* [WORK TASK]: Where does the word "pixels" show up in the records? Copy every line that has it.

### RECORDED INFORMATION ###

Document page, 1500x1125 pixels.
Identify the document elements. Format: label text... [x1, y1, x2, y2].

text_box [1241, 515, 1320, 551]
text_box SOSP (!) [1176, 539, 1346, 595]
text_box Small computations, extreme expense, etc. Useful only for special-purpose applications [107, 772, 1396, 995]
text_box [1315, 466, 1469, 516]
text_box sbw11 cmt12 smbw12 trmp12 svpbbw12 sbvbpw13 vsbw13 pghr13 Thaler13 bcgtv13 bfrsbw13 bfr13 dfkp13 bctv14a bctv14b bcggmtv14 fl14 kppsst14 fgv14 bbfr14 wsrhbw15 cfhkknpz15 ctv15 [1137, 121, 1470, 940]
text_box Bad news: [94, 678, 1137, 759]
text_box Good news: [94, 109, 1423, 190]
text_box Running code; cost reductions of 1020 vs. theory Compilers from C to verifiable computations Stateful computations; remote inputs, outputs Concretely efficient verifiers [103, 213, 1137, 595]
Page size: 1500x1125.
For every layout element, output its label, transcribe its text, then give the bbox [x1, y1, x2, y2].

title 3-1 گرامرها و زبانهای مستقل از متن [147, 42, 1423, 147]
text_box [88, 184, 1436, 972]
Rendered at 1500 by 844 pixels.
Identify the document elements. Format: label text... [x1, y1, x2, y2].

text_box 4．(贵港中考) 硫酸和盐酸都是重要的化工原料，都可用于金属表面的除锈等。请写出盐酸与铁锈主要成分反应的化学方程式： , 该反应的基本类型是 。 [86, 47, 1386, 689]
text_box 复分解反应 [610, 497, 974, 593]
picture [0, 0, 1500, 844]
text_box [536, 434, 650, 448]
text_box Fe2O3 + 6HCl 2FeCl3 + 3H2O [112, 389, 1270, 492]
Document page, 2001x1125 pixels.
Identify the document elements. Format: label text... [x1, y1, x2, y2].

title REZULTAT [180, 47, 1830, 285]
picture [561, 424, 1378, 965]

###

* [YOUR SOLUTION]:
Document page, 1500x1125 pixels.
Rendered at 1500 by 844 pixels.
Document page, 2001x1125 pixels.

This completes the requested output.